Brute Force Glitch Attacks
Glitch injection is a brute force attack where an adversary creates a significant amount of noise in the system or on your chip to cause the chip to behave in an unusual way. This can be done by simply shorting or zapping the chip’s power supply, often just by taking a paperclip and shorting some of the power supplies to ground. It is impossible to predict where any errors might appear in your chip when this is done. However, your adversary is hoping is that these glitches or bit flips will appear within a lifecycle control circuit within the chip.
Tarnovsky, Chris. (2010, July 28). Semiconductor Security Awareness Today & Yesterday at Blackhat 2010. Retrieved from https://www.youtube.com/watch?v=WXX00tRKOlw
A lifecycle control is how a security chip distinguishes between its insecure manufacturing state and its highly secure in-field state. When a chip boots, when it is first powered up, an adversary will attempt to glitch it, trying to confuse the chip to believe it is ‘waking up’ for the first time in an insecure manufacturing state. In this state, nonvolatile memory contents can be unloaded directly, and scan chains might be re-enabled. Put simply, a maliciously induced insecure manufacturing state makes the chip highly vulnerable to attackers.

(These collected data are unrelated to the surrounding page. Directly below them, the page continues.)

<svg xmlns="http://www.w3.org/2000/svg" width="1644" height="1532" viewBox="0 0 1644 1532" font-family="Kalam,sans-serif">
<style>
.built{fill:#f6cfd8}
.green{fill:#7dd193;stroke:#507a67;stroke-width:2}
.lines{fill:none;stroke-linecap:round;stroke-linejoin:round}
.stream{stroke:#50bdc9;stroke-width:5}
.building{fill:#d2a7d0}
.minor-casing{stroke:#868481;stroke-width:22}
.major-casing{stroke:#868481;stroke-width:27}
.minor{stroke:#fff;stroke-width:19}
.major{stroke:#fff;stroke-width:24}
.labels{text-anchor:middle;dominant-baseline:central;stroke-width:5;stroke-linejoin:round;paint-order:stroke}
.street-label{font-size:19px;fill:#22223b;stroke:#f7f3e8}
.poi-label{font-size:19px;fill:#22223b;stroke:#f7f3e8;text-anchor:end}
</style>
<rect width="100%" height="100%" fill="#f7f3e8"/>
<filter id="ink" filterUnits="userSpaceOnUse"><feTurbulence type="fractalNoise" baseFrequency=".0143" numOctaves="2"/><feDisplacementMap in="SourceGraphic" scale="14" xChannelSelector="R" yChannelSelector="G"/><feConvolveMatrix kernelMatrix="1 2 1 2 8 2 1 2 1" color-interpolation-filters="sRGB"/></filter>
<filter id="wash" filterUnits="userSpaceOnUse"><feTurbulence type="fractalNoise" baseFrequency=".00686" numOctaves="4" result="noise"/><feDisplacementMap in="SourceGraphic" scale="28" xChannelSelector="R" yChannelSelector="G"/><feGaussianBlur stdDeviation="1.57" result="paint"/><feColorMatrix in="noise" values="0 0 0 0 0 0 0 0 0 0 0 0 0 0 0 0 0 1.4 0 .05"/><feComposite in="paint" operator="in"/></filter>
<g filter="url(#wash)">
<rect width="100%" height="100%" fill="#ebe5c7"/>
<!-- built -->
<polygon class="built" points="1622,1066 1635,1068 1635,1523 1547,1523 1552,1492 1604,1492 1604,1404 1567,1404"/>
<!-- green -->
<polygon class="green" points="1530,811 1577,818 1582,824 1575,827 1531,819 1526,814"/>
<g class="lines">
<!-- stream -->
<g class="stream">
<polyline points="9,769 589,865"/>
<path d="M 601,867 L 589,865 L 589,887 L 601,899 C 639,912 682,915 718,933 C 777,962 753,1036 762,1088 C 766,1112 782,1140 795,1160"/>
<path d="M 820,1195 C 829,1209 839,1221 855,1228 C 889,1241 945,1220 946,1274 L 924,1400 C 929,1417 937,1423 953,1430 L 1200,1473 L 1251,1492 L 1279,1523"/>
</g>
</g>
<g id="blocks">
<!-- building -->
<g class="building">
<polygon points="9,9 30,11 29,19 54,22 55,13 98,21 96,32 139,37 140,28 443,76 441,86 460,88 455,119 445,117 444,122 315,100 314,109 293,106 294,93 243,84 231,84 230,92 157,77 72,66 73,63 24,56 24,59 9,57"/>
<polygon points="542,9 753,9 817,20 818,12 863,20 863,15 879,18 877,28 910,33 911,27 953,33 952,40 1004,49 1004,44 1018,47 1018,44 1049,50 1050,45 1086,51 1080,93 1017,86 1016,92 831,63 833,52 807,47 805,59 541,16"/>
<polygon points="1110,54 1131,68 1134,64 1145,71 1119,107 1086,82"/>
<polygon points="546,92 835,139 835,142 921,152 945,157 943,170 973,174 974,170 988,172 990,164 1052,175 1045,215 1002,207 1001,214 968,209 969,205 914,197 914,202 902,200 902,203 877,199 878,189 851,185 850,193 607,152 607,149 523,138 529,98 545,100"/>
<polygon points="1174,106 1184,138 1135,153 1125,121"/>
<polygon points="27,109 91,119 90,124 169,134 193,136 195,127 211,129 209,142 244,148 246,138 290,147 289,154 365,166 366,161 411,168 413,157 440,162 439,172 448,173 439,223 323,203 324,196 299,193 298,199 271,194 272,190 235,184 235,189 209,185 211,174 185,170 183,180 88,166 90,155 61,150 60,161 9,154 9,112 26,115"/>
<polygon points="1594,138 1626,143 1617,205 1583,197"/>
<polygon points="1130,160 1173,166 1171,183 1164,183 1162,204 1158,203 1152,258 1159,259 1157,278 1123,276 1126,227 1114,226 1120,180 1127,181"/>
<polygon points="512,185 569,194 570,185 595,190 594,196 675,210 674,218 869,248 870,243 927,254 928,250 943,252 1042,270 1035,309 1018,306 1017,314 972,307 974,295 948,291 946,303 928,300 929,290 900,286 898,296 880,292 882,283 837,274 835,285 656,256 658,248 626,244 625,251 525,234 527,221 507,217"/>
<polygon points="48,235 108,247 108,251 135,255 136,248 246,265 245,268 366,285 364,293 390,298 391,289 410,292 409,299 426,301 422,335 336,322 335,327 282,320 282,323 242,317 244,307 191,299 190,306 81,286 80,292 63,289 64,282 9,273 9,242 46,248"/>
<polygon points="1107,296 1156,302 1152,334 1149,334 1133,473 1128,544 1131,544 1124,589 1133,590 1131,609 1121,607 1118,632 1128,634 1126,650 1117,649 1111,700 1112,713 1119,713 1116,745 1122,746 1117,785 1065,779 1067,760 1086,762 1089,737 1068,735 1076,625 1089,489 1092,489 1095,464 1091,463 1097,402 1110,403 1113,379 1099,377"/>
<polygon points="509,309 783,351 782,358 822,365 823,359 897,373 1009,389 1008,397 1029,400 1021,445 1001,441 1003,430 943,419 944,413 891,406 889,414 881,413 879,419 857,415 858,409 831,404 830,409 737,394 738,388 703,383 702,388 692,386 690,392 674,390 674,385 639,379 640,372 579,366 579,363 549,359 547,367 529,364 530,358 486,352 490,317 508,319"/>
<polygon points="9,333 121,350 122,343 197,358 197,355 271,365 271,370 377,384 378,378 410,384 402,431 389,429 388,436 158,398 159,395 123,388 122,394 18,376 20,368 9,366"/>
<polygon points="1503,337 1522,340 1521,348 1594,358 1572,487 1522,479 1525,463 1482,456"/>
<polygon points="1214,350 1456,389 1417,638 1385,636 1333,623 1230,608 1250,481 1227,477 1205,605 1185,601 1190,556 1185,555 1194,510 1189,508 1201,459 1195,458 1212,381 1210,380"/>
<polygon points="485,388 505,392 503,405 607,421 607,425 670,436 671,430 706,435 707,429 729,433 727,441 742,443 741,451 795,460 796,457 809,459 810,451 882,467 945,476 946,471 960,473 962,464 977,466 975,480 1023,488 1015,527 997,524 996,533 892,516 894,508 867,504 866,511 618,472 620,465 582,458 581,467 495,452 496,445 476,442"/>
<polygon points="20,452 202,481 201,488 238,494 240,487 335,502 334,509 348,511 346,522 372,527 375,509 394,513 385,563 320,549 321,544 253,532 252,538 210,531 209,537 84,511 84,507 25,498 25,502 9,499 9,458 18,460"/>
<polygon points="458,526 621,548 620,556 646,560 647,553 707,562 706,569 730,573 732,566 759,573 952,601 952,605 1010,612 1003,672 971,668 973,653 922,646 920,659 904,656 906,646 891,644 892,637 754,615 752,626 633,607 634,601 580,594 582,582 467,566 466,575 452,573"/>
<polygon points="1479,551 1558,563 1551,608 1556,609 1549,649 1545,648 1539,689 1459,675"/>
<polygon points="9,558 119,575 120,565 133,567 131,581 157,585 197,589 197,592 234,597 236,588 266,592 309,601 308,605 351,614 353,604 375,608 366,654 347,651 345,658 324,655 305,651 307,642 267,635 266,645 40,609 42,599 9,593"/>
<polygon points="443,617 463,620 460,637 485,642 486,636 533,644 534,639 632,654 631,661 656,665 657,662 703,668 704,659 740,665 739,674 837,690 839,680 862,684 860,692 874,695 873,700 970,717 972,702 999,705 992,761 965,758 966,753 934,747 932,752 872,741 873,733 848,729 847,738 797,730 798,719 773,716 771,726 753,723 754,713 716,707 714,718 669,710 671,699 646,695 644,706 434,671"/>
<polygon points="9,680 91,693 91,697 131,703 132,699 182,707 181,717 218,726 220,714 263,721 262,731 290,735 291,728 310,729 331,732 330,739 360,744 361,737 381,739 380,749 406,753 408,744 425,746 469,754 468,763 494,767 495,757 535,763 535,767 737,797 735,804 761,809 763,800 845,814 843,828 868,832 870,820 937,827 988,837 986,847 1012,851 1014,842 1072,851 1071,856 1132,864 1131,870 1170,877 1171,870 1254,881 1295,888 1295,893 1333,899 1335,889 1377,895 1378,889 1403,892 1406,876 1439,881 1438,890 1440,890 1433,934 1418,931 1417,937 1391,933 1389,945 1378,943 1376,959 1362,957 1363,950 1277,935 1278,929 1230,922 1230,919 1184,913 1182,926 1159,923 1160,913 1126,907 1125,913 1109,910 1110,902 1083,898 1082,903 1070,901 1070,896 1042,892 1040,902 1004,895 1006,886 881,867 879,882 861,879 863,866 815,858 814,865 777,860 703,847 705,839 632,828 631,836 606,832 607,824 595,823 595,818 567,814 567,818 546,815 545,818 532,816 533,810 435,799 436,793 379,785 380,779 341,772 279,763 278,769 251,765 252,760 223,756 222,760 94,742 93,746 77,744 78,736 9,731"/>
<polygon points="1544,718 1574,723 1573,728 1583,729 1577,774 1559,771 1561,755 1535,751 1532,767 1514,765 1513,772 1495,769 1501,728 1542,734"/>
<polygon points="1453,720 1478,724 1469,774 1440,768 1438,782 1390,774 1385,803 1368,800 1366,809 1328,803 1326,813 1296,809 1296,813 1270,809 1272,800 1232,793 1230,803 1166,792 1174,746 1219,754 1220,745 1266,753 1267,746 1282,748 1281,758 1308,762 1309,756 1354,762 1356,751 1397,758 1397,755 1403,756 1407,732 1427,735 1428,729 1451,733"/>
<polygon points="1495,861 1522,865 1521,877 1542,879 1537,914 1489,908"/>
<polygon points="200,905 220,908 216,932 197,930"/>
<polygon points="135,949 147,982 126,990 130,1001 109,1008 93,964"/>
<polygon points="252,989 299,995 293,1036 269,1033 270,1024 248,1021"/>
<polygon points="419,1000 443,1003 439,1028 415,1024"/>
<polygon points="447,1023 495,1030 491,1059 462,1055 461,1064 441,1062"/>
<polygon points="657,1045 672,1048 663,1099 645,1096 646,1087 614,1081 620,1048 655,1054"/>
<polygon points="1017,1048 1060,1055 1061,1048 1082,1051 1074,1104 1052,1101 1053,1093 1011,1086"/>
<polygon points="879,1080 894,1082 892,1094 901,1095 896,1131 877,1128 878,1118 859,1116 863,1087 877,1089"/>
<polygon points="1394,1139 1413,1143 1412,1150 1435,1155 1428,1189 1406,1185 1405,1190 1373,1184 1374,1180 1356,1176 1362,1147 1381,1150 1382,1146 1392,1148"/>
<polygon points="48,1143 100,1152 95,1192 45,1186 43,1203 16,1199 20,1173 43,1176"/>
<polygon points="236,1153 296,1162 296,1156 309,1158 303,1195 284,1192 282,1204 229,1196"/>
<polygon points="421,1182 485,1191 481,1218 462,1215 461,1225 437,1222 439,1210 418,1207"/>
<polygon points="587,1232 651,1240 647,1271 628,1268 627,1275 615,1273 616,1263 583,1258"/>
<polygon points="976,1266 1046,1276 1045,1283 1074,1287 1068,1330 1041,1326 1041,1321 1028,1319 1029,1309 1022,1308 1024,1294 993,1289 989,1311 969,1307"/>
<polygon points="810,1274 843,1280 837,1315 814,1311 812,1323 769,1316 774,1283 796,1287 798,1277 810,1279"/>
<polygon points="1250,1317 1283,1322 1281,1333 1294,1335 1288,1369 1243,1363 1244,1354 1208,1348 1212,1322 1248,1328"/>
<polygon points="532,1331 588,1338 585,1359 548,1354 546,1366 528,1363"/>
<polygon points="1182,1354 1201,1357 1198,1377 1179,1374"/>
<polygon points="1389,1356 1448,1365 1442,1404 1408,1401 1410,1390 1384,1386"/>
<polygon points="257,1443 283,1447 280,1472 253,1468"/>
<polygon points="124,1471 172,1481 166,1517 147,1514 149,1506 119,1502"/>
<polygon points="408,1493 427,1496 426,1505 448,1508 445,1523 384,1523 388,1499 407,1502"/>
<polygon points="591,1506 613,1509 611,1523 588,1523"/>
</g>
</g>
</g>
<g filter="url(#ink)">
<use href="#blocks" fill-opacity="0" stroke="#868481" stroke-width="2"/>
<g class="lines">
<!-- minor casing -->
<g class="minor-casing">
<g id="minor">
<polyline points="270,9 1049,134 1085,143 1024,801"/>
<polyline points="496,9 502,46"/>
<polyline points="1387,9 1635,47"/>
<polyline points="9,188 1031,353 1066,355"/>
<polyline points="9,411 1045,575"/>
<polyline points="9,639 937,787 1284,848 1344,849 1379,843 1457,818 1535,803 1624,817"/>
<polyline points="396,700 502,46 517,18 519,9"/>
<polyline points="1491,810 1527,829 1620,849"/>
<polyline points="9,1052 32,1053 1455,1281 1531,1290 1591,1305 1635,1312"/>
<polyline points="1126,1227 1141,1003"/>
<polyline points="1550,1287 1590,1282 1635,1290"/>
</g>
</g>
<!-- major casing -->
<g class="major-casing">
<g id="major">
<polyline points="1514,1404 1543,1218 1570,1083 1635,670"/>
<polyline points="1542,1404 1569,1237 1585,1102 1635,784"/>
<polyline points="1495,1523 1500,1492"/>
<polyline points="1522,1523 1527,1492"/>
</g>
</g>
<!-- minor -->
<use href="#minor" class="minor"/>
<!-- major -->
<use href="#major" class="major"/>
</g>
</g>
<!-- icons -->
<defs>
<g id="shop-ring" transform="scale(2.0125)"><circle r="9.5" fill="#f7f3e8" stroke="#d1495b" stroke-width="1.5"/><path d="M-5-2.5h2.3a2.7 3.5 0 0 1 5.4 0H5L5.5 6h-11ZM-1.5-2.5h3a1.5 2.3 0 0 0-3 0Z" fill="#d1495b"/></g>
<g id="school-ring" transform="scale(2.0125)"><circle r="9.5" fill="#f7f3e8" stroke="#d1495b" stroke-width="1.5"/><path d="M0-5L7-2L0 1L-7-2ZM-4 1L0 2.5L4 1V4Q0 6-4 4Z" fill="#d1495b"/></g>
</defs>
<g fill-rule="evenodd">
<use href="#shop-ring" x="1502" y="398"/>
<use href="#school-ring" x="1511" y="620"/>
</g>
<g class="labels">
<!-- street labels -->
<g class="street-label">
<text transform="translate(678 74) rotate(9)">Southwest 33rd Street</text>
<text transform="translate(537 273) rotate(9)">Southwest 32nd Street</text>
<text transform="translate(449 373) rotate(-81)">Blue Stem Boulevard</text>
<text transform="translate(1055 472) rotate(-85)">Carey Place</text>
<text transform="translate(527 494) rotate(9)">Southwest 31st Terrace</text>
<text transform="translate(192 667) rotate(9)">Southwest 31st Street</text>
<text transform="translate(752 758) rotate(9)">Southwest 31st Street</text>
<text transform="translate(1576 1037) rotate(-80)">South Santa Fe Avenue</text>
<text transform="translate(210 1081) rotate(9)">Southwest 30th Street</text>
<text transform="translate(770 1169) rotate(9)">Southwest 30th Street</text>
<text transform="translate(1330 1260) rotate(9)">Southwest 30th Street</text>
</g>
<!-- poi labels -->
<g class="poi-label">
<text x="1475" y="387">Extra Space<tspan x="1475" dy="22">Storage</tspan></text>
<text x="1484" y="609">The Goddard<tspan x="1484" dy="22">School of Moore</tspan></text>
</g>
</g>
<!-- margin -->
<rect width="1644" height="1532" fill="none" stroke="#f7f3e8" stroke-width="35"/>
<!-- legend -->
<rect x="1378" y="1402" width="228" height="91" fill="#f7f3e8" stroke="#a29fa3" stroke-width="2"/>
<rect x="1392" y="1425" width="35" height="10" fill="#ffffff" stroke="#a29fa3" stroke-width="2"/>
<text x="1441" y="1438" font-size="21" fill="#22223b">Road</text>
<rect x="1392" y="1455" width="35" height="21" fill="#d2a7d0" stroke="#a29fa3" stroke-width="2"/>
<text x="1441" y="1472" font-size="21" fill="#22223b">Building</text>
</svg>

The countermeasures for glitch injections are usually chip-level protections. This means the entire chip is protected against glitching, for example, with on-chip regulators that create internal-only voltages used to power up the logic that controls lifecycle controls. Another aspect of glitch attacks on a chip is how they relate to fault injection, which is much more of a surgical attack. In contrast, glitch attacks target the entire chip at once and are considered very heavy handed.
Every chip in a system is designed to operate within a range of voltages and temperatures. An adversary who takes control of a system can raise the voltage or lower the temperature – or lower the temperature and raise the voltage. This action forces the chip to operate in an environment it was not designed to operate in. This technique is similar to the glitch attack we described earlier. The intent of an environmental attack is to cause the chip to malfunction when it is booting, so the chip will ‘wake up’ in an insecure manufacturing state, rather than a secured in-field state.
The countermeasures for these attacks are quite similar to those used to protect against glitch injection attacks. Such countermeasures are usually provided at the chip level by various sensors and alarms that monitor the external voltages applied to the chip, as well as monitor the ambient operating temperature of the chip. Another counter measure for an environmental attack can be found in ‘first to fail’ circuits, which are built with the smallest design margin. After a secure computation is complete, you can check the output of these ‘first to fail’ circuits to verify that the ‘first to fail’ circuits operated correctly. This means the secure circuits with a more operational design margin have also completed correctly.